「刀鍛冶への弟子入りについて」の炎上をうけて ①「歴史的考察」


私が発信したこれらのツイートに関して、いわゆる炎上したことをうけて、①徒弟制の「歴史的考察」や、②「刀鍛冶の師弟」、③「将成鍛刀場の事情」等を3章に分けてお伝えしたいと思います。


①「歴史的考察」

まず「徒弟制」というものの歴史的な考察を、不勉強ながらも私見を交えて述べていきます。
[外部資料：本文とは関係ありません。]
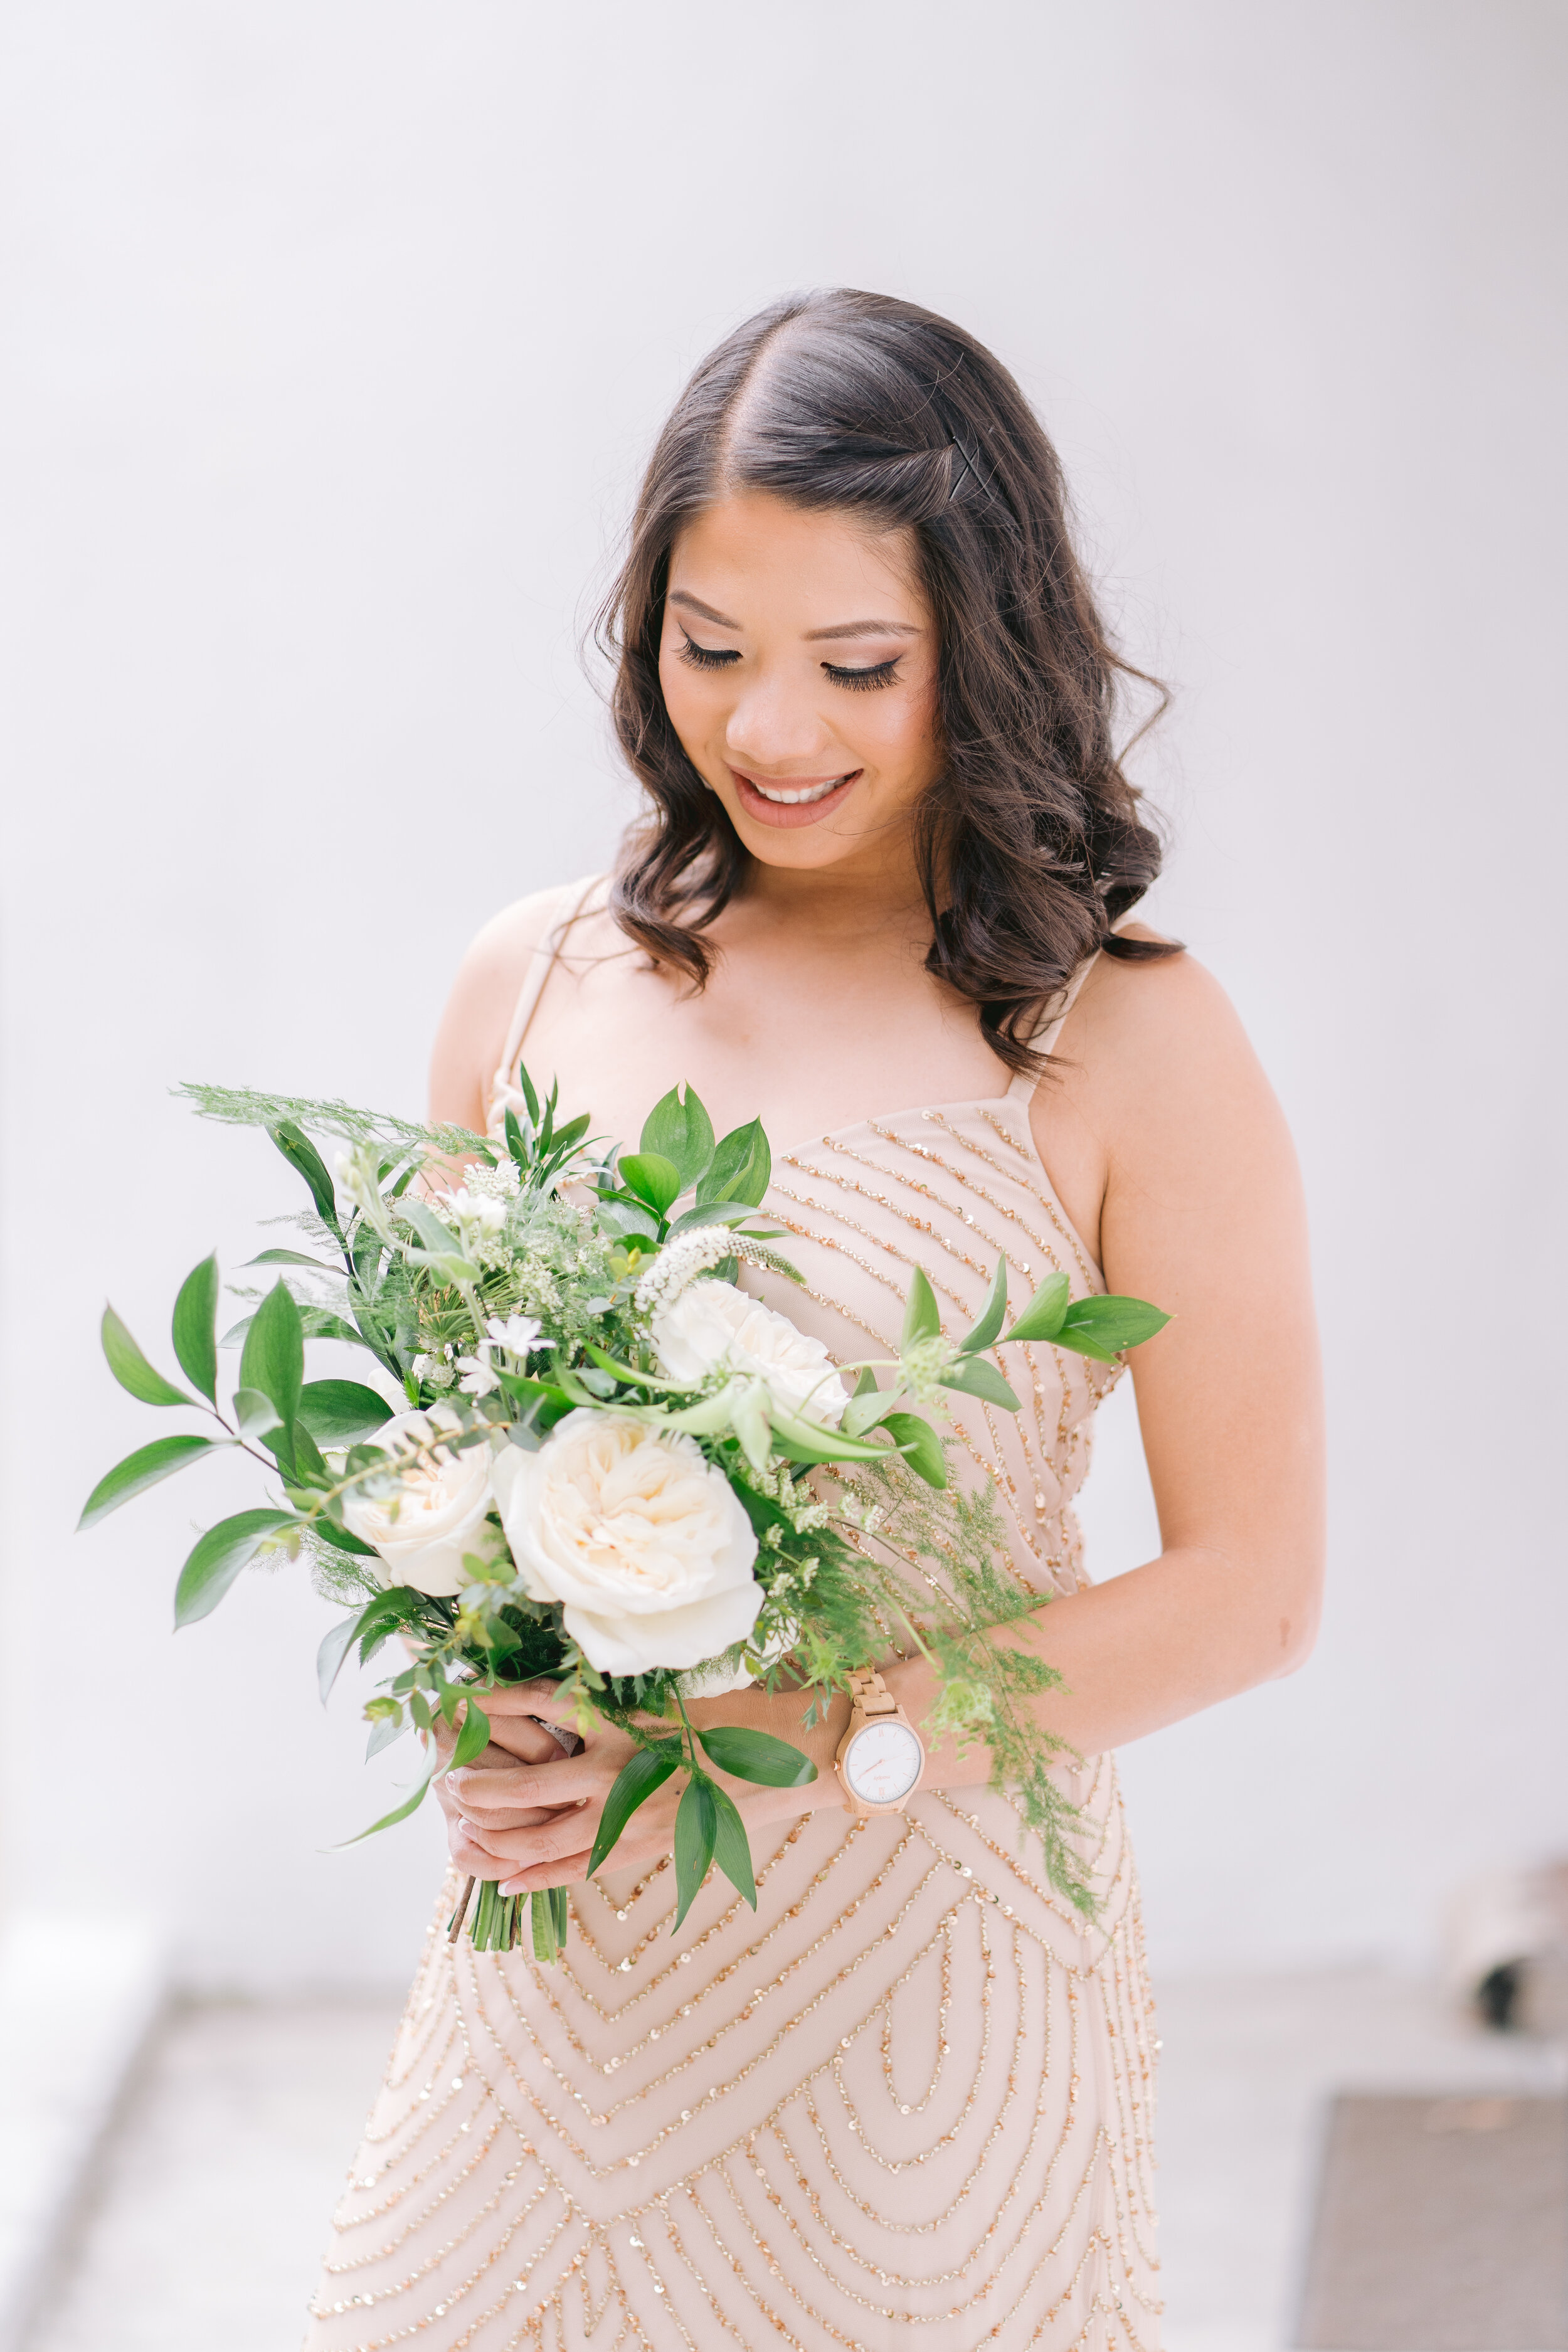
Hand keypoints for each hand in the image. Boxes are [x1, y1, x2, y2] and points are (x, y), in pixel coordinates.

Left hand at [440, 1679, 851, 1897]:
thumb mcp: (668, 1695)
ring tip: (458, 1835)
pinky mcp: (642, 1851)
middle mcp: (617, 1779)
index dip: (495, 1704)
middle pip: (525, 1793)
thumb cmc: (733, 1716)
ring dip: (494, 1842)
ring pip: (542, 1844)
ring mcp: (628, 1823)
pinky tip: (504, 1882)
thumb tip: (559, 1693)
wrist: (789, 1762)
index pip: (540, 1709)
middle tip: (445, 1783)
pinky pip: (576, 1873)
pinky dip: (535, 1879)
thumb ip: (614, 1700)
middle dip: (477, 1791)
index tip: (456, 1698)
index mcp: (622, 1728)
弟子を表す徒弟というものは古くからあったのだと想像しますが、私ども伝統的なことに携わる人間が知る「徒弟制」が制度化されてきたのは、おそらく江戸のはじめから中頃にかけてだと思います。
戦乱の歴史に終止符を打った徳川幕府による社会統治、その社会的安定がもたらす経済発展、鎖国に伴う内需拡大振興、そして大事なのが人口増加と「家父長制」と考えます。

現代社会においては、この炎上に見られるように他人の個人的事情にまで好き勝手に発言できる「言論の自由」や、「表現の自由」、「職業選択の自由」「信仰の自由」など、あらゆる『自由』が社会を運用していくなかでの個人の活動を保証する概念として重要視されています。
おそらく今のそれと同様に、当時は「家父長制」というものが相当に重要な概念だったはずです。

つまりは家督、家業を継承する長男だけが最重要視され、長男以外の子女は「家」の「家計費削減」のために外に出されていたのです。
そこで、経済発展の影響により都市部などでは人手が必要で、それらの利害が合致したのでしょう。
件の「弟子」「小僧」や「丁稚」「奉公人」と呼ばれる人材です。
皆、基本的には「年季(期間)」が定められ、工人なら師匠、商人なら旦那のもとに10歳頃から住み込んで働いていたようです。
彼らはまず殆どは無給で、休みはお盆と暮正月、藪入りのそれぞれに1日2日程度の休みしかなく、その時にだけは小遣い銭などを貰えたといいます。「足袋を新調してもらえて嬉しかった」、なんて涙ぐましい話も読んだ記憶があります。
そうやって、年季の期間中は工人なら技術習得、商人なら営業、経理など経営の基本を覚えて、一人前を目指します。さらに年季が明けて(終わって)、その後も1年ほどは「礼奉公」として務めます。
そうして後に、独立開業をするなり、引き続き師匠、旦那の元に残るなりして、やっと初めて収入を得ていきます。

これが私が書籍などで知った「弟子」「丁稚奉公」というものの生活です。
あまりにも今の労働と違いすぎる「家父長制」をもとにした「徒弟制」が現代で理解されにくいのも仕方のないことです。
ですが、こういう働き方で回っていた社会があったことを知っておいてください。